Work required
Looking at the listing below, how many lines include "verified"? Answer with the number only.

Record excerpts
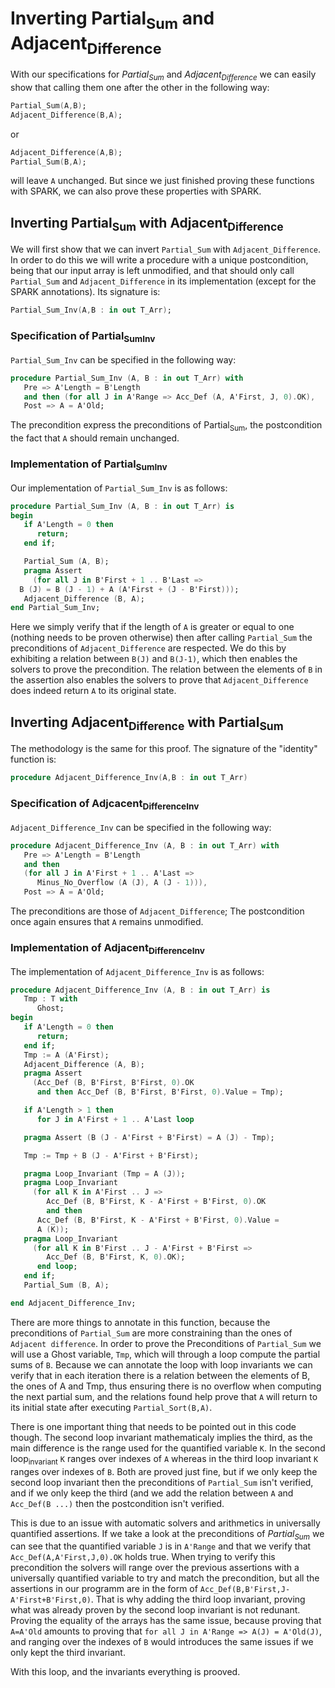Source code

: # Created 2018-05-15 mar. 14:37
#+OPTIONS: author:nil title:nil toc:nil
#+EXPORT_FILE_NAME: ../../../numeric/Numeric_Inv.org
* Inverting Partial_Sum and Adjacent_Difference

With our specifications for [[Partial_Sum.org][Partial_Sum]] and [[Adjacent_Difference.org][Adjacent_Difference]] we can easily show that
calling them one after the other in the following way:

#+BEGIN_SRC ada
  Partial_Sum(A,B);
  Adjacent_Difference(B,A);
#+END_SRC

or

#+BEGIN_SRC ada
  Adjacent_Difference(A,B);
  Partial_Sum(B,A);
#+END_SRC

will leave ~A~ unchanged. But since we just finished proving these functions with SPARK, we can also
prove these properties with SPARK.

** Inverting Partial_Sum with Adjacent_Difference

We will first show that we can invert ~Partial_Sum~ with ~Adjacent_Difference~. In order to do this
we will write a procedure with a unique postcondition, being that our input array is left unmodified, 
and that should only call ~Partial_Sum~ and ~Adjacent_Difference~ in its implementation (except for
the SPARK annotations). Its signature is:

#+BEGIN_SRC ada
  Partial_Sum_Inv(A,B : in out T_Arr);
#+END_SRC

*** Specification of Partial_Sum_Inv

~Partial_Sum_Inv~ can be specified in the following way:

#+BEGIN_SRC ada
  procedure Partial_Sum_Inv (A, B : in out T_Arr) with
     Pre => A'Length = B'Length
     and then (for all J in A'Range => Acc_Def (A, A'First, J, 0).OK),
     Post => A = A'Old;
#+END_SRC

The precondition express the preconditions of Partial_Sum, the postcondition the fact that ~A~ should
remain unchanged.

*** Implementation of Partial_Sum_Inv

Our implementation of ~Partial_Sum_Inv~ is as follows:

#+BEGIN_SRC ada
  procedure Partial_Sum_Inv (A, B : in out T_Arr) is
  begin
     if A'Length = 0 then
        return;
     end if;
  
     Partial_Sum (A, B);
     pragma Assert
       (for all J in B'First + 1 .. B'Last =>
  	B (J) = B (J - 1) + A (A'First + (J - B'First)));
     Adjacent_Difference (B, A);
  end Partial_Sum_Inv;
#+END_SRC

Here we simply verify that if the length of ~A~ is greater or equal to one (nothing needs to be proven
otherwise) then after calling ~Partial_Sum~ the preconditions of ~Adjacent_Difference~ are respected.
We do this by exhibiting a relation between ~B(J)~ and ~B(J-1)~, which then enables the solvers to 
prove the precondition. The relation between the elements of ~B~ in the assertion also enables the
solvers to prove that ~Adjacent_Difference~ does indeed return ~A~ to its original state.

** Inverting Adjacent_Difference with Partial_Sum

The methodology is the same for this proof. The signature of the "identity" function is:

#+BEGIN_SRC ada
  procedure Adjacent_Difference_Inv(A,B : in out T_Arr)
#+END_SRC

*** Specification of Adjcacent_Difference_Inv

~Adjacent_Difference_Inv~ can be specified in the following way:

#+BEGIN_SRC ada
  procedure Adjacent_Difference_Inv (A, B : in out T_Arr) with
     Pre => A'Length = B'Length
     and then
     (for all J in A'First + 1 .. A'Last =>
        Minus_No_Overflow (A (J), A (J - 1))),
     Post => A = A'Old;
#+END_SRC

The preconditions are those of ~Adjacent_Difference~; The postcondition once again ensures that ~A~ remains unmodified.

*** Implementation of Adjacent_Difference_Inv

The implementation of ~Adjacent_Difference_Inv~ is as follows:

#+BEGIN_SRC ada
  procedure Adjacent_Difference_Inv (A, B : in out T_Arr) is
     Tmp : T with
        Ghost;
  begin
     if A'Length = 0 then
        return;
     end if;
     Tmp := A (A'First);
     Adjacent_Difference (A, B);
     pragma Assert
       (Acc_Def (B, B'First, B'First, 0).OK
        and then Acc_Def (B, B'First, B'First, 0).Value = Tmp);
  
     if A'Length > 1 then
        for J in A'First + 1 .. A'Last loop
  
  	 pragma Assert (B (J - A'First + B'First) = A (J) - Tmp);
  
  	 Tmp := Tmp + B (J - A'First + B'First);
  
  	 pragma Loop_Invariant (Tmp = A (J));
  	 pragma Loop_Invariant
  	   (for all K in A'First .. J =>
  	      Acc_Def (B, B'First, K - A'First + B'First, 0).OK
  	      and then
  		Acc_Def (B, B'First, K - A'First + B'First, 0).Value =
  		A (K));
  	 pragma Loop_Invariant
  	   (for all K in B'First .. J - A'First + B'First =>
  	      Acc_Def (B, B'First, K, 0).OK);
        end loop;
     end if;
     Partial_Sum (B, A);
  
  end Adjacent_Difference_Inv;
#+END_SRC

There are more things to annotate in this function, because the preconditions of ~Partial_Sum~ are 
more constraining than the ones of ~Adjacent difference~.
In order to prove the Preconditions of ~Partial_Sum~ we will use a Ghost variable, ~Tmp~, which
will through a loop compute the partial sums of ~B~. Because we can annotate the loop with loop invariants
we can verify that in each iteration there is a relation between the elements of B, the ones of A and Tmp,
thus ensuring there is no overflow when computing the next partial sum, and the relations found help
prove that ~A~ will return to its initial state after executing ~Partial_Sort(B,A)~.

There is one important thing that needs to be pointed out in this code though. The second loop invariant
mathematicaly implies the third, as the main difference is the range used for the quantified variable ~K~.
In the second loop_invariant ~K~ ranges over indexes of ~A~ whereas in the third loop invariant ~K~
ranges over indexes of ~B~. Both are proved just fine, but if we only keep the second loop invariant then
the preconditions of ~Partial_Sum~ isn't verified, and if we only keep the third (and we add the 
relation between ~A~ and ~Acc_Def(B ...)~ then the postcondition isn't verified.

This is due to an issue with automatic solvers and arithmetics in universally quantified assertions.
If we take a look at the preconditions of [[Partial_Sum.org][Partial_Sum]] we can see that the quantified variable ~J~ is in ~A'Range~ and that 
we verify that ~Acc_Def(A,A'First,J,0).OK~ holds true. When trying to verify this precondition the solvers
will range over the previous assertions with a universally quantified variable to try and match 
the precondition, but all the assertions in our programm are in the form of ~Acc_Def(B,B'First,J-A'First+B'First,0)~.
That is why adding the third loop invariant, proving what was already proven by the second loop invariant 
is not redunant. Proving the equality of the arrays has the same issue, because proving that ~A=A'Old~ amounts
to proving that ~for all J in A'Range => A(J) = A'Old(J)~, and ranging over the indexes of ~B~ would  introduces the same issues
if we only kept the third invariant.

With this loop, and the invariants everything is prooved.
==
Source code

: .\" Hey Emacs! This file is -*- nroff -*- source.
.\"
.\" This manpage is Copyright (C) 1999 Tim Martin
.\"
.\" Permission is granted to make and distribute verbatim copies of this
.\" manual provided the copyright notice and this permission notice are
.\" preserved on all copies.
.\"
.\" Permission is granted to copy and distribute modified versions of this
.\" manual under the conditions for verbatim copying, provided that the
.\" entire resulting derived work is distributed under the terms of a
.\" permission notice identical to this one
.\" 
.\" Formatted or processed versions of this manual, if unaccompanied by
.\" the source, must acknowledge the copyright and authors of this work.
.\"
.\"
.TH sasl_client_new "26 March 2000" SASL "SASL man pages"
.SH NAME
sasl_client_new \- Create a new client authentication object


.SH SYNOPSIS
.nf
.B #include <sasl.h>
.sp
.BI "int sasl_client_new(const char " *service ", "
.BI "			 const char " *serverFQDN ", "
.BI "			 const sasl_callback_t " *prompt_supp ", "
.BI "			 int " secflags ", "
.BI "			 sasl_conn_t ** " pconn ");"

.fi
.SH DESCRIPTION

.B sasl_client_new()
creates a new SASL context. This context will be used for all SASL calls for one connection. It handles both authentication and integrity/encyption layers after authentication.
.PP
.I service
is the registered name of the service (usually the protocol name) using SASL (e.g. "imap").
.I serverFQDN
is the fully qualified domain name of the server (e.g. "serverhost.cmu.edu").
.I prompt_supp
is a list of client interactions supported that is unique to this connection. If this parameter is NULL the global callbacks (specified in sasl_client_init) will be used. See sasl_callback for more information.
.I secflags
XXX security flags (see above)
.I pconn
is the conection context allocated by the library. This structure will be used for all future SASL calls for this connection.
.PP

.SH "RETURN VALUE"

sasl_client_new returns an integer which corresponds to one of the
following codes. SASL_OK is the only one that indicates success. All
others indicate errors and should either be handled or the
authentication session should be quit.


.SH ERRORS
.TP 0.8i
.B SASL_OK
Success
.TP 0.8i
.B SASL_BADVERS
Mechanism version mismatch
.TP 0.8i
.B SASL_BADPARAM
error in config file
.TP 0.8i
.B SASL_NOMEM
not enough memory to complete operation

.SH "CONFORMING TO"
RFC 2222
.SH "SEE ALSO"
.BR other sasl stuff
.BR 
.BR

Result of the task
2